I should probably get rid of the cause of the BSOD's first, before I draw any conclusions (since measurements seem to vary wildly).
There are several - but all in the same file, so I'm suspecting a driver issue. A few days ago I had some weird behavior where core 1 was constantly used at 100% - kernel time. Turned out to be DCP calls. I then rebooted and started it in safe mode, after booting back to normal mode the hyperthreading behavior appears to have changed, but since that moment I'm also seeing the BSOD's. This doesn't make any sense to me though. Fortunately I have a few more test systems (I have 3 identical ones) so I'm going to try what happens on those. And probably reinstall Windows on the system with the BSOD's.

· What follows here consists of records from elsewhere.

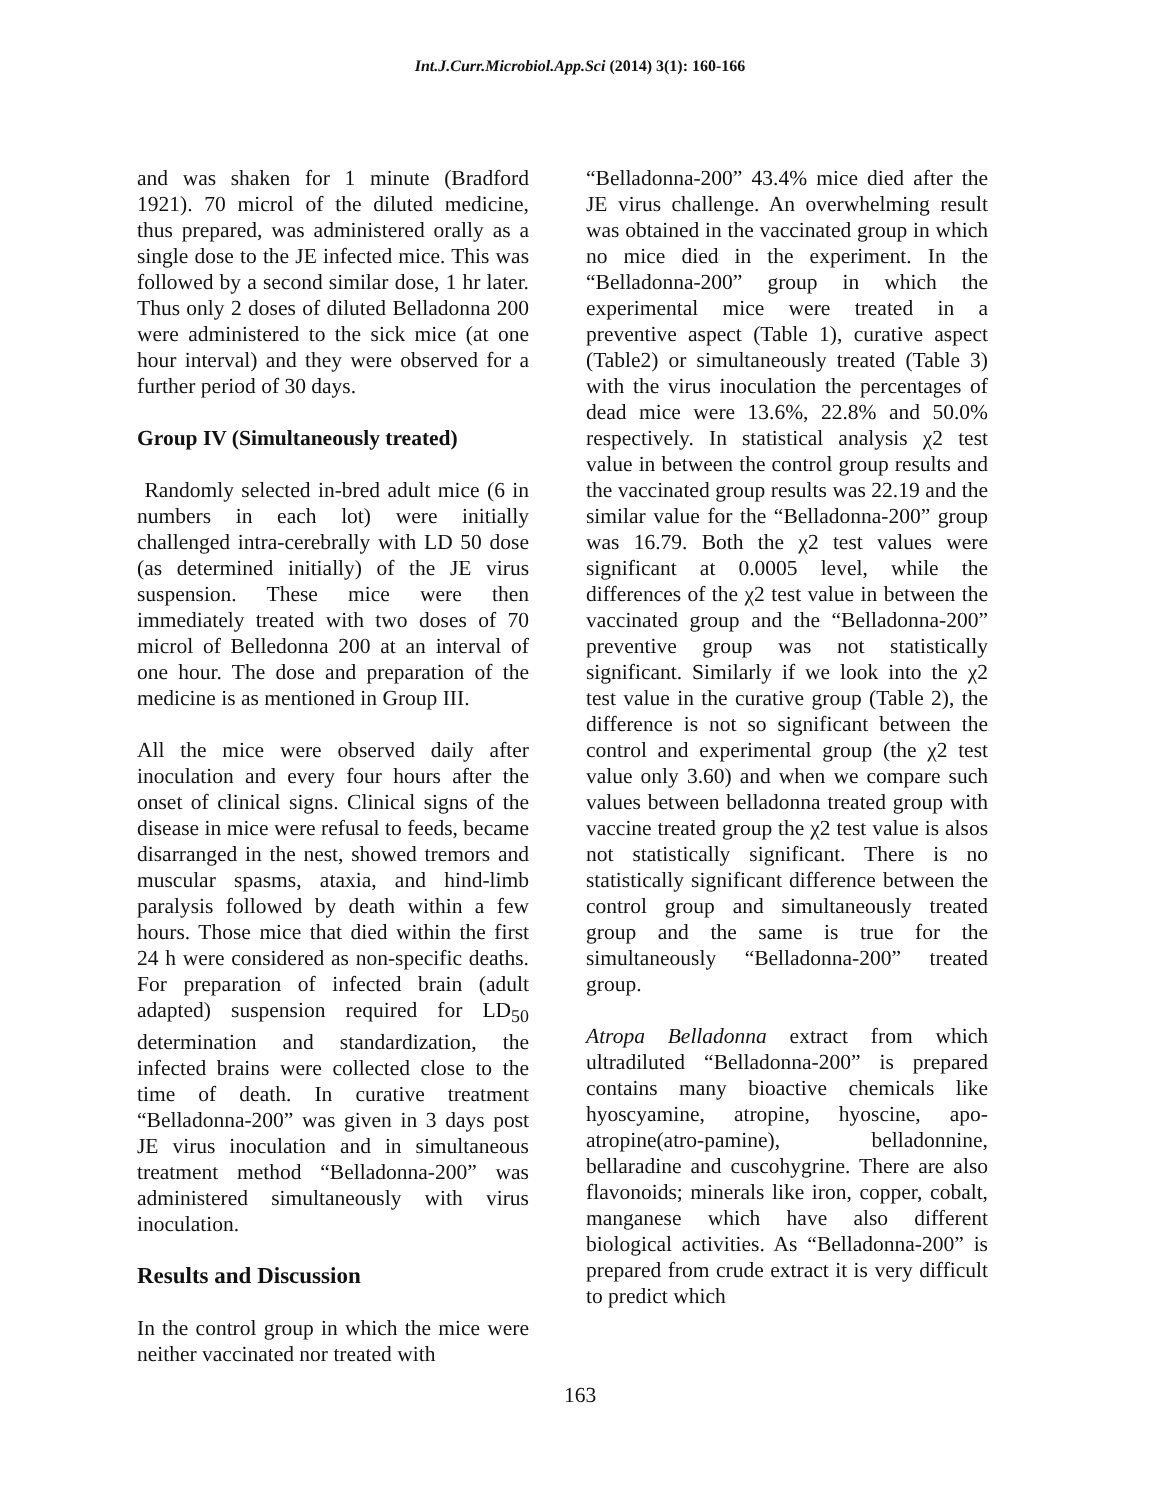Int.J.Curr.Microbiol.App.Sci (2014) 3(1): 160-166
and was shaken for 1 minute (Bradford 1921). 70 microl of the diluted medicine, thus prepared, was administered orally as a single dose to the JE infected mice. This was followed by a second similar dose, 1 hr later. Thus only 2 doses of diluted Belladonna 200 were administered to the sick mice (at one hour interval) and they were observed for a further period of 30 days.
Group IV (Simultaneously treated)
Randomly selected in-bred adult mice (6 in numbers in each lot) were initially challenged intra-cerebrally with LD 50 dose (as determined initially) of the JE virus suspension. These mice were then immediately treated with two doses of 70 microl of Belledonna 200 at an interval of one hour. The dose and preparation of the medicine is as mentioned in Group III.
All the mice were observed daily after inoculation and every four hours after the onset of clinical signs. Clinical signs of the disease in mice were refusal to feeds, became disarranged in the nest, showed tremors and muscular spasms, ataxia, and hind-limb paralysis followed by death within a few hours. Those mice that died within the first 24 h were considered as non-specific deaths. For preparation of infected brain (adult adapted) suspension required for LD<sub>50</sub> determination and standardization, the infected brains were collected close to the time of death. In curative treatment “Belladonna-200” was given in 3 days post JE virus inoculation and in simultaneous treatment method “Belladonna-200” was administered simultaneously with virus inoculation.
Results and Discussion
In the control group in which the mice were neither vaccinated nor treated with
“Belladonna-200” 43.4% mice died after the JE virus challenge. An overwhelming result was obtained in the vaccinated group in which no mice died in the experiment. In the “Belladonna-200” group in which the experimental mice were treated in a preventive aspect (Table 1), curative aspect (Table2) or simultaneously treated (Table 3) with the virus inoculation the percentages of dead mice were 13.6%, 22.8% and 50.0% respectively. In statistical analysis χ2 test value in between the control group results and the vaccinated group results was 22.19 and the similar value for the “Belladonna-200” group was 16.79. Both the χ2 test values were significant at 0.0005 level, while the differences of the χ2 test value in between the vaccinated group and the “Belladonna-200” preventive group was not statistically significant. Similarly if we look into the χ2 test value in the curative group (Table 2), the difference is not so significant between the control and experimental group (the χ2 test value only 3.60) and when we compare such values between belladonna treated group with vaccine treated group the χ2 test value is alsos not statistically significant. There is no statistically significant difference between the control group and simultaneously treated group and the same is true for the simultaneously “Belladonna-200” treated group.
Atropa Belladonna extract from which ultradiluted “Belladonna-200” is prepared contains many bioactive chemicals like hyoscyamine, atropine, hyoscine, apo-atropine(atro-pamine), belladonnine, bellaradine and cuscohygrine. There are also flavonoids; minerals like iron, copper, cobalt, manganese which have also different biological activities. As “Belladonna-200” is prepared from crude extract it is very difficult to predict which
163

>>>A few days ago I had some weird behavior where core 1 was constantly used at 100% - kernel time. Turned out to be DCP calls.>>>
You should try to identify which driver(s) spent prolonged time in servicing DPC routines. You can do it by using Xperf tool.
Regarding BSOD's I can look at them when you will upload minidump files.
ilyapolak: Hm good idea to run that tool anyway (I need to know if I can reliably reach low latencies for my software). But the DPC timings issue disappeared after the restart. I'm running a measurement now (1 minute), highest DPC latency encountered so far is 79 us. Highest measured interrupt to process latency is 2504 us, which is too high (at least for what I want to do).
BSOD errors are 7a (KERNEL_DATA_INPAGE_ERROR, 3 times), f4 (CRITICAL_OBJECT_TERMINATION, 3 times) and 3b (SYSTEM_SERVICE_EXCEPTION, once). They started around the time of the reboot - but I just realized that that same day I also put in an extra stick of memory. So, I'll pull that out first and see if it's stable again.
.>>Highest measured interrupt to process latency is 2504 us, which is too high (at least for what I want to do).>>>
Still that is below Microsoft recommended threshold which is for the DPC ~100ms and should not trigger DPC_WATCHDOG_VOLATION BSOD.
CRITICAL_OBJECT_TERMINATION - I do not think if that BugCheck is directly related to new RAM addition. Of course nobody can know without prior debugging what was the chain of events which led to that BSOD.
>>>Hm good idea to run that tool anyway (I need to know if I can reliably reach low latencies for my software)>>>
I usually profile my software with VTune and with Xperf.It is a good idea to combine both of those tools.